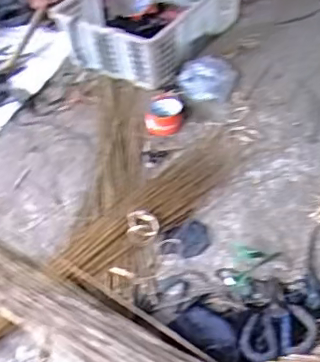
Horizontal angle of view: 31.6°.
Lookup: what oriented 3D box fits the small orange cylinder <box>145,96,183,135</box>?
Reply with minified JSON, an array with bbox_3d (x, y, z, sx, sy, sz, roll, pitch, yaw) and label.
[{"bbox_3d":[0.010,-0.160,1.351,0.088,0.049,0.096,-4,44,3],"label":"small orange cylinder"}]

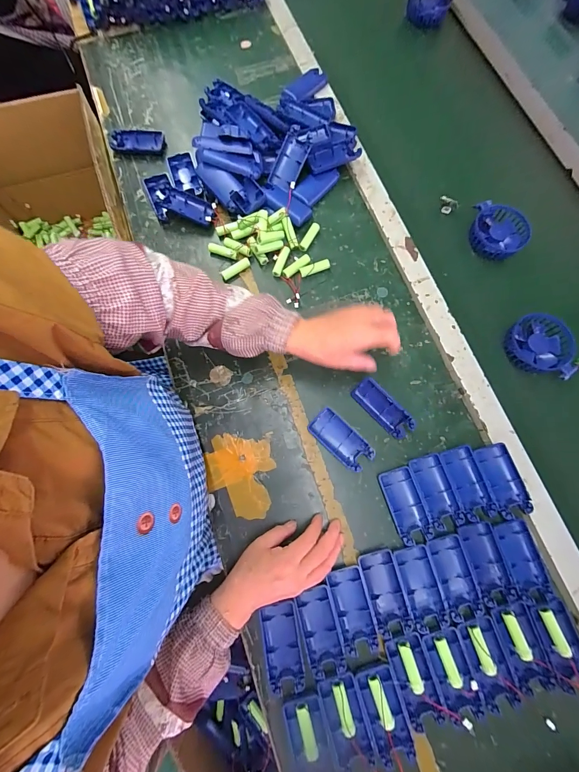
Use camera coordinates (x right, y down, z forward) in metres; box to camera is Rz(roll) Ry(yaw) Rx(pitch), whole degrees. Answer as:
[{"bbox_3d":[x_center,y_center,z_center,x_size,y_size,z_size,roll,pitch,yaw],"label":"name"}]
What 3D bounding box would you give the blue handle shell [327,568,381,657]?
[{"bbox_3d":[0.078,0.279,0.402,0.044,0.014,0.092,-13,76,-4],"label":"blue handle shell"}]

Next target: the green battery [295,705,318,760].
[{"bbox_3d":[0.020,0.396,0.367,0.016,0.013,0.052,-13,76,-4],"label":"green battery"}]

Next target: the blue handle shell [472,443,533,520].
[{"bbox_3d":[0.290,0.128,0.440,0.046,0.012,0.093,-16,76,-5],"label":"blue handle shell"}]

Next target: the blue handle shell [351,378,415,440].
[{"bbox_3d":[0.134,0.030,0.460,0.095,0.046,0.015,48,46,11],"label":"blue handle shell"}]

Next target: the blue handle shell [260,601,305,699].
[{"bbox_3d":[-0.007,0.320,0.396,0.044,0.013,0.090,-11,76,-3],"label":"blue handle shell"}]

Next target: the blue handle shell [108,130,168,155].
[{"bbox_3d":[-0.278,-0.446,0.591,0.096,0.016,0.050,4,75,0],"label":"blue handle shell"}]

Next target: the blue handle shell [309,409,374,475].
[{"bbox_3d":[0.072,0.077,0.455,0.093,0.020,0.043,44,79,10],"label":"blue handle shell"}]

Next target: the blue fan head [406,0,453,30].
[{"bbox_3d":[0.297,-0.814,0.689,0.085,0.047,0.049,15,76,3],"label":"blue fan head"}]

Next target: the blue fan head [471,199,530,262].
[{"bbox_3d":[0.351,-0.257,0.544,0.086,0.033,0.090,0,75,-1],"label":"blue fan head"}]

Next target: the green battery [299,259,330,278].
[{"bbox_3d":[0.041,-0.193,0.530,0.050,0.014,0.014,-20,77,-6],"label":"green battery"}]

* **ASSIGNED TASK**
Each line from the one holding "Next target: the green battery [295,705,318,760]." through the last line of the data is to be transcribed exactly, with nothing else added.

* **TASK RESULT**
Next target: the green battery [295,705,318,760].
[{"bbox_3d":[0.020,0.396,0.367,0.016,0.013,0.052,-13,76,-4],"label":"green battery"}]

Next target: the blue handle shell [472,443,533,520].
[{"bbox_3d":[0.290,0.128,0.440,0.046,0.012,0.093,-16,76,-5],"label":"blue handle shell"}]

Next target: the blue handle shell [351,378,415,440].
[{"bbox_3d":[0.134,0.030,0.460,0.095,0.046,0.015,48,46,11],"label":"blue handle shell"}]

Next target: the blue handle shell [260,601,305,699].
[{"bbox_3d":[-0.007,0.320,0.396,0.044,0.013,0.090,-11,76,-3],"label":"blue handle shell"}]

Next target: the blue handle shell [108,130,168,155].
[{"bbox_3d":[-0.278,-0.446,0.591,0.096,0.016,0.050,4,75,0],"label":"blue handle shell"}]

Next target: the blue handle shell [309,409,374,475].
[{"bbox_3d":[0.072,0.077,0.455,0.093,0.020,0.043,44,79,10],"label":"blue handle shell"}]

Next target: the blue fan head [406,0,453,30].
[{"bbox_3d":[0.297,-0.814,0.689,0.085,0.047,0.049,15,76,3],"label":"blue fan head"}]

Next target: the blue fan head [471,199,530,262].
[{"bbox_3d":[0.351,-0.257,0.544,0.086,0.033,0.090,0,75,-1],"label":"blue fan head"}]

Next target: the green battery [299,259,330,278].
[{"bbox_3d":[0.041,-0.193,0.530,0.050,0.014,0.014,-20,77,-6],"label":"green battery"}]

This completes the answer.